1. The SCORM course may indicate the student has failed a lesson but the score passed from the SCO may be greater than the lesson passing grade that was installed from the manifest.
2. The SCORM course may indicate a lesson status for the user and pass the score of the lesson but there has been no passing grade defined for the lesson.
3. It would be advantageous for the Learning Management System to provide API message logging so that a communication history may be recreated for debugging or historical purposes. Consideration should be given to the following:
a. Method of storage, whether it is stored in a database or out to a file.
b. Is logging on all the time or is there a switch to turn logging on or off? (There will be some overhead when logging is switched on, as opposed to being off.)
c. If logging is to file, is there a log file for each course, each user, or one large SCORM log file?
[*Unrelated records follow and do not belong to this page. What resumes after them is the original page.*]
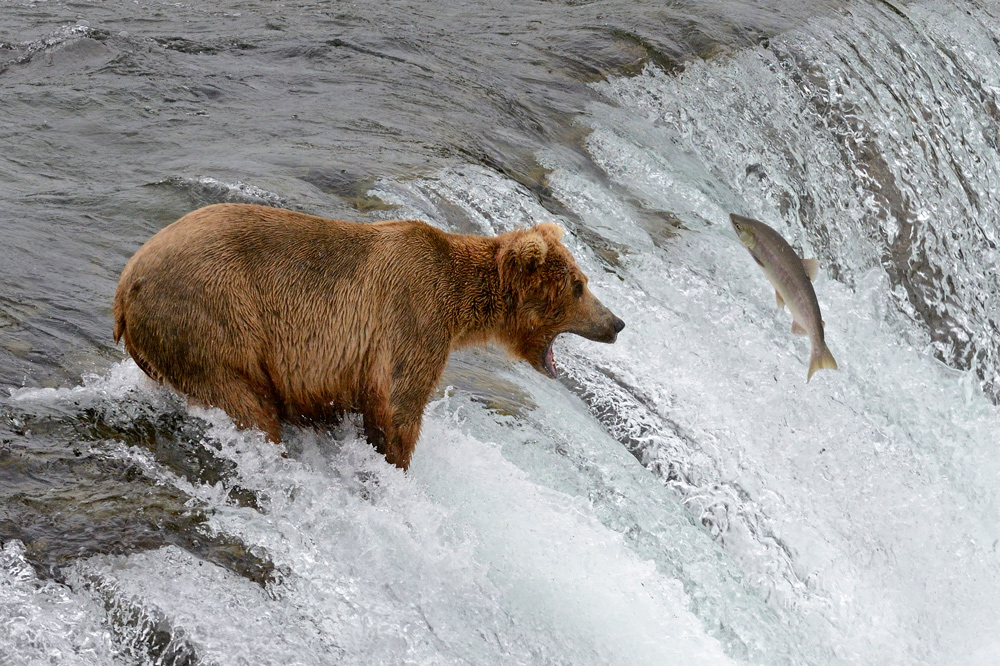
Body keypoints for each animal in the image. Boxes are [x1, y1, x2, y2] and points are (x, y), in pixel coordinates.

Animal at [113, 202, 620, 466]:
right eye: (579, 285)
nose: (616, 323)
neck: (462, 303)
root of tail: (123, 288)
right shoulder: (412, 316)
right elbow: (396, 407)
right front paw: (395, 465)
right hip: (210, 319)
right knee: (246, 403)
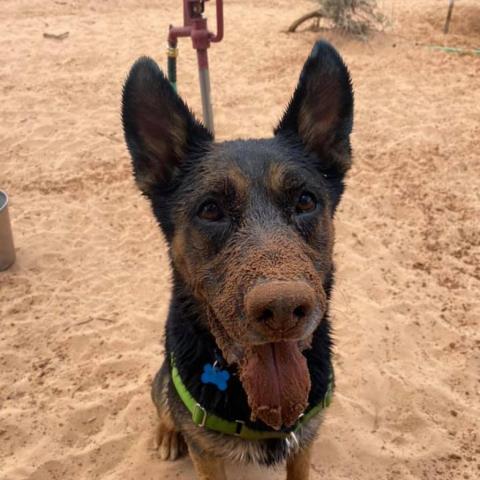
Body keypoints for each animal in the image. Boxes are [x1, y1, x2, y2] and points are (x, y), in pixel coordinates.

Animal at [120, 41, 352, 480]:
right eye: (210, 210)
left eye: (305, 201)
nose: (283, 310)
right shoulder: (206, 454)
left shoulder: (303, 444)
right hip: (162, 381)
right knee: (162, 404)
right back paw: (167, 435)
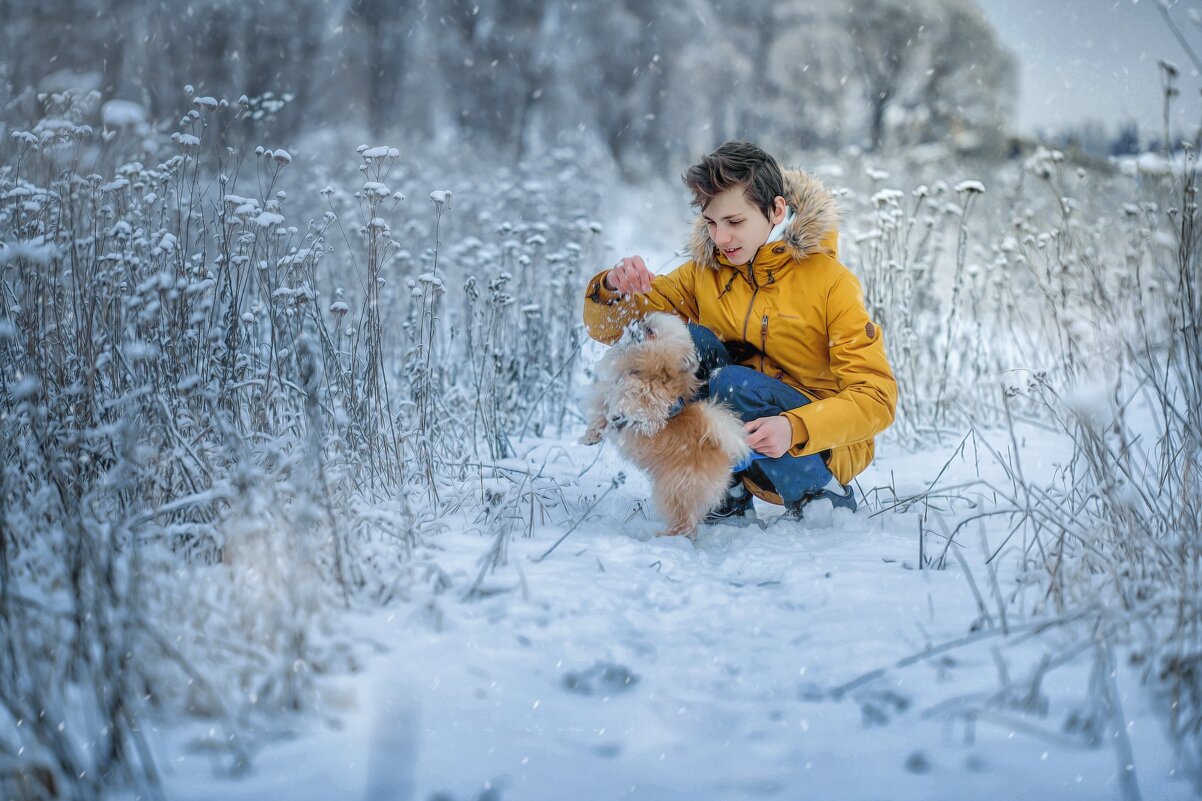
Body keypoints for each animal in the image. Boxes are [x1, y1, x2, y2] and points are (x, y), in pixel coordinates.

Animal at [581, 312, 750, 536]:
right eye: (645, 321)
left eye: (651, 331)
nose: (636, 321)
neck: (648, 369)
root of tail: (721, 449)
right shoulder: (608, 394)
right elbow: (601, 415)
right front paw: (590, 437)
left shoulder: (653, 407)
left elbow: (641, 406)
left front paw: (625, 414)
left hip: (673, 487)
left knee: (686, 522)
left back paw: (667, 537)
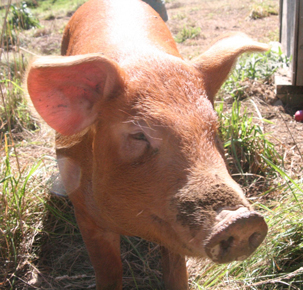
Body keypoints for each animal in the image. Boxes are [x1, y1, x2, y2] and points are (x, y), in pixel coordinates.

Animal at [25, 0, 268, 290]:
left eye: (215, 129)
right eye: (138, 135)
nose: (241, 221)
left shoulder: (169, 229)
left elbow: (176, 272)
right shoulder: (86, 215)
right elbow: (109, 271)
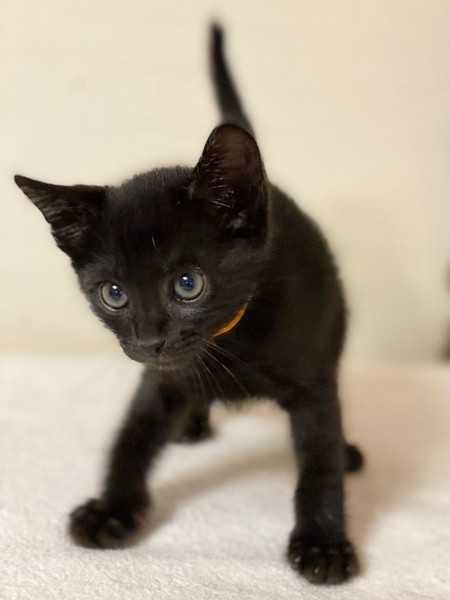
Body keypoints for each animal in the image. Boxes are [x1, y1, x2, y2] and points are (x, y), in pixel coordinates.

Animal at [15, 24, 364, 585]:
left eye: (187, 284)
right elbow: (131, 437)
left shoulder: (312, 380)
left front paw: (324, 542)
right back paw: (192, 423)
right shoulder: (160, 378)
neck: (230, 341)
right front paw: (111, 509)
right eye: (113, 294)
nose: (149, 340)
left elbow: (318, 460)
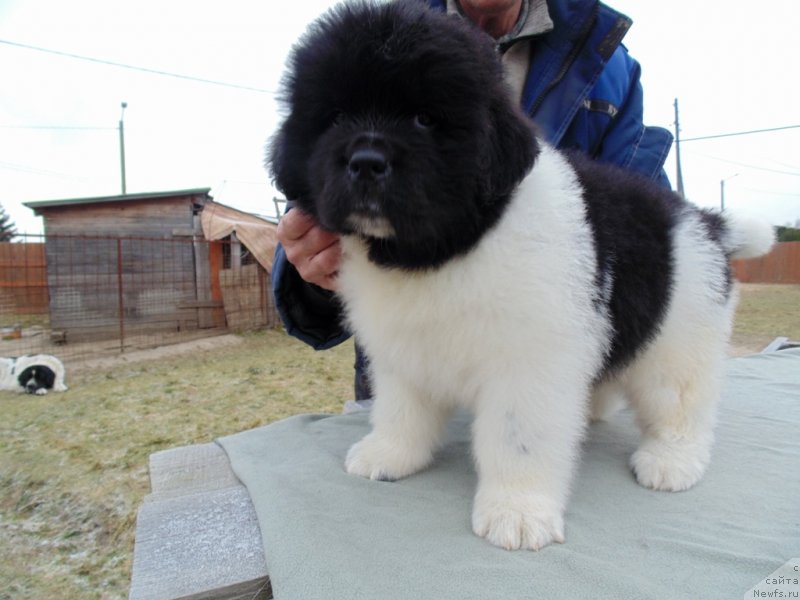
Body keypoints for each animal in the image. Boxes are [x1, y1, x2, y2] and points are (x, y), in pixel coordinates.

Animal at [268, 0, 776, 552]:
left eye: (424, 119)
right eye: (336, 117)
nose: (365, 161)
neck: (442, 248)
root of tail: (704, 221)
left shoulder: (529, 365)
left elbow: (518, 441)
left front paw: (517, 511)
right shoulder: (403, 352)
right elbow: (401, 410)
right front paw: (389, 454)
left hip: (678, 341)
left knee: (681, 404)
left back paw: (671, 460)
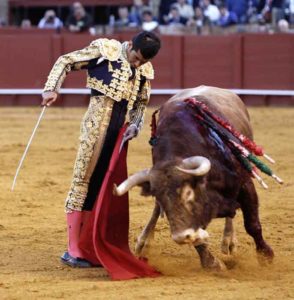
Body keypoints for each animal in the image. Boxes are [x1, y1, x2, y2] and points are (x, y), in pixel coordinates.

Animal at [114, 85, 276, 270]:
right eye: (160, 198)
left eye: (188, 193)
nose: (180, 237)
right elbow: (196, 236)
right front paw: (212, 264)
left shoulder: (245, 184)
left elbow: (252, 224)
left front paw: (266, 256)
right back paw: (144, 242)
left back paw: (229, 241)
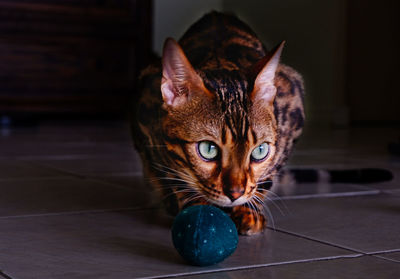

d. How is log data purged? When logging is stored in the database, how often is the table purged? Can the data be deleted or does it need to be archived? If logging is to a file, does the file build in size until it is manually renewed or does the logging mechanism have a trigger that automatically generates a new file? (If the file is left to grow too big, it becomes very impractical to open it in a text editor.)

Conclusions
SCORM has a proven track record in the web based e-learning world and is the accepted standard in the industry. Reputable LMS vendors should support your SCORM course out of the box. The SCORM 2004 version has added much more control and sequencing at a more granular level than SCORM v1.2 however those differences are significant enough to cause the user base to be slower in adopting the SCORM 2004 version.